Nella fattispecie, insieme alla vistosa sproporzione esistente tra offesa e reazione, la Corte di merito ha sottolineato che la relazione sentimentale tra la moglie dell’imputato e il S. era cessata da alcuni mesi e che fu lo stesso imputato ad andare a cercare la vittima sul suo luogo di lavoro, entrando arbitrariamente nell’automobile del rivale, per poi uscirne e sparare al suo indirizzo ben otto colpi della pistola legittimamente detenuta, svolgendo il P. l’attività di guardia giurata.

In proposito, va precisato che il discrimine tra la condotta illecita, attenuata dalla provocazione, e quella ispirata dal desiderio di vendetta o rivalsa risiede proprio nella contestualità, seppure non rigidamente interpretata, tra il fatto ingiusto altrui – che può anche protrarsi nel tempo con accumulo di tensione emotiva in chi lo subisce – e la reazione criminosa di risposta, in connessione causale tra loro, cosicchè in difetto di attualità dell’offesa, ormai esauritasi e temporalmente distante rispetto all’azione illecita, non può sussistere l’attenuante in esame che postula uno stato d’ira, ossia l’alterazione dei freni inibitori quale conseguenza immediata di un fatto scatenante avvertito, nel medesimo frangente, come ingiusto (conforme: Sez. 1, n. 16790 del 08/04/2008, dep. 23/04/2008, D’Amico, Rv. 240283).

Segue la legittima e motivata esclusione della circostanza attenuante della provocazione nella sentenza impugnata.

3.3. Parimenti infondata è la doglianza di mancato riconoscimento dell’attenuante dell’integrale risarcimento del danno, di cui all’art. 62 c.p., comma 1, n. 6, posto che, per l’integrazione di essa, è necessario che il risarcimento intervenga prima della dichiarazione di apertura del dibattimento di primo grado, mentre, nel caso in esame, esso è avvenuto nelle more del giudizio di appello con la revoca, il 20 maggio 2010, della costituzione del S. come parte civile (conforme tra le molte: Sez. 4, n. 1528 del 17/12/2009, dep. 14/01/2010, Iacchelli, Rv. 246303).

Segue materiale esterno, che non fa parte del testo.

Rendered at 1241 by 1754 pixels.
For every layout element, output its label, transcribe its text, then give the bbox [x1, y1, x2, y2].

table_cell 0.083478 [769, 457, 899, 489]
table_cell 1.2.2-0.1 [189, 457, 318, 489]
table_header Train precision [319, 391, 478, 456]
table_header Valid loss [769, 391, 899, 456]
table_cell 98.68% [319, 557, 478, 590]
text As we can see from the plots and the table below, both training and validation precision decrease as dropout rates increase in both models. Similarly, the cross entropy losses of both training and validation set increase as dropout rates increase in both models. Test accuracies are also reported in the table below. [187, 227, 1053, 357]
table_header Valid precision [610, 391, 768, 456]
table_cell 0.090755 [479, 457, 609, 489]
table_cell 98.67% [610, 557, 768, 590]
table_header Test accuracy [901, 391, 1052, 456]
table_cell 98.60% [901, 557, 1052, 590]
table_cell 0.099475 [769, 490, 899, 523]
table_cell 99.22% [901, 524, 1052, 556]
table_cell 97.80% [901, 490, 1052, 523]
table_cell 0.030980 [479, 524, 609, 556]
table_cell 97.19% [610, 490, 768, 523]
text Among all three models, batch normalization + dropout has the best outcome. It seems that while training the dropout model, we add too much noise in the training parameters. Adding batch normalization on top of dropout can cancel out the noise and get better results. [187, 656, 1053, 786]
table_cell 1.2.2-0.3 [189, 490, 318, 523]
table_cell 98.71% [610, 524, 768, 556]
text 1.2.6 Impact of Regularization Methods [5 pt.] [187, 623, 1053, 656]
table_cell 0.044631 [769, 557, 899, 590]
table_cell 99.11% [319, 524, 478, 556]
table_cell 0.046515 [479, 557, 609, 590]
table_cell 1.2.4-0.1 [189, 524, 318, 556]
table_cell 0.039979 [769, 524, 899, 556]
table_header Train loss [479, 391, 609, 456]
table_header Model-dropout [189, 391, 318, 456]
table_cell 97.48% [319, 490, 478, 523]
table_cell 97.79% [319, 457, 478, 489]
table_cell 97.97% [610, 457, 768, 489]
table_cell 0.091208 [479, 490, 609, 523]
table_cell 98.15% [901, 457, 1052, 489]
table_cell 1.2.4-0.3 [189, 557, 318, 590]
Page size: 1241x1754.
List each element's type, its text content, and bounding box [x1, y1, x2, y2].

3.4. E’, infine, inammissibile la censura in tema di omessa motivazione dell’entità della pena inflitta che risulta, invece, determinata dai giudici di merito – con possibile integrazione motivazionale, sul punto, delle due conformi sentenze di primo e secondo grado – secondo una ponderata valutazione dei parametri di cui all’art. 133 cod. pen., immune da vizi giuridici e logici, come tale insindacabile nel giudizio di legittimità.

La graduazione della pena, anche rispetto agli aumenti ed alle diminuzioni previsti per le circostanze aggravanti ed attenuanti, rientra, infatti, nella discrezionalità del giudice di merito, il quale la esercita, così come per fissare la pena base, in aderenza ai principi enunciati negli artt. 132 e 133 cod. pen., sicchè è inammissibile la censura che, nel giudizio di cassazione, miri ad una nuova valutazione della congruità della pena (Sez. 3, n. 1182 del 17/10/2007, dep. 11/01/2008, Cilia, Rv. 238851).

4. Segue il rigetto del ricorso e la condanna del ricorrente al pagamento delle spese processuali.

P.Q.M.

Rigetta il ricorso e condanna il ricorrente al pagamento delle spese processuali.

Testo non ufficiale. La sola stampa del bollettino ufficiale ha carattere legale.